Justice, we can see, has a positive side too. And that is, that each individual, who treats others well, deserves to be treated equally well in return. Putting the positive side together with the negative, we arrive at what seems a decent common-sense definition of justice: Justice is that condition in which each individual is treated, over the long run, as he or she treats others. And, looking back, we can see that Ulpian, all those centuries ago, was not so far from the mark.

If a society existed based on justice – on common-sense justice – then everyone in it would have a positive incentive to behave well towards others. For the way to get more of what you want, the way to get treated better by others, is to treat others better! Imagine what a peaceful, prosperous, happy society that would be.

But that is not the kind of society in which we are living today. I will not repeat here the litany of ever-increasing abuses, which politicians and their cronies are carrying out against us innocent human beings. But it is plain to almost everyone that justice – individual, objective justice – is not being done. Those who treat others well, far from being cherished, are being suffocated and stamped upon.

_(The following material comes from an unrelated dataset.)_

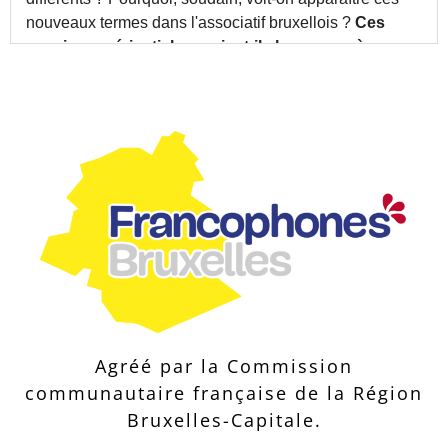
Agréé par la Commission
communautaire française de la Région
Bruxelles-Capitale.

When individuals feel that they are not being treated justly, they begin to lose their natural benevolence. When injustice continues over a period, there is a kind of snowball effect. People withdraw their goodwill, and start to become touchy or even aggressive. If you wonder why there is so much violent crime and so much strife in the world today, consider lack of justice as a prime candidate to be one of the reasons.

Here is something, with which we lovers of freedom can win good people over. We can promote justice. Not “social justice”. Not “environmental justice”. Not “global economic justice”. Not “public justice”. But justice. Common-sense justice. Individual justice. That condition in which each individual is treated, over the long run, as he or she treats others.

Let us look forward to the next and due step in the development of human society. Let us look forward to the world-wide rule of common-sense justice. Let us look forward to a time – soon – when everyone will have the justice they deserve. When we lovers of freedom will have all the freedom, all the peace, all the prosperity, all the happiness, which we have earned and will continue to earn. And when our rivals, the lovers of tyranny, will have got their come-uppance. It will serve the bastards right.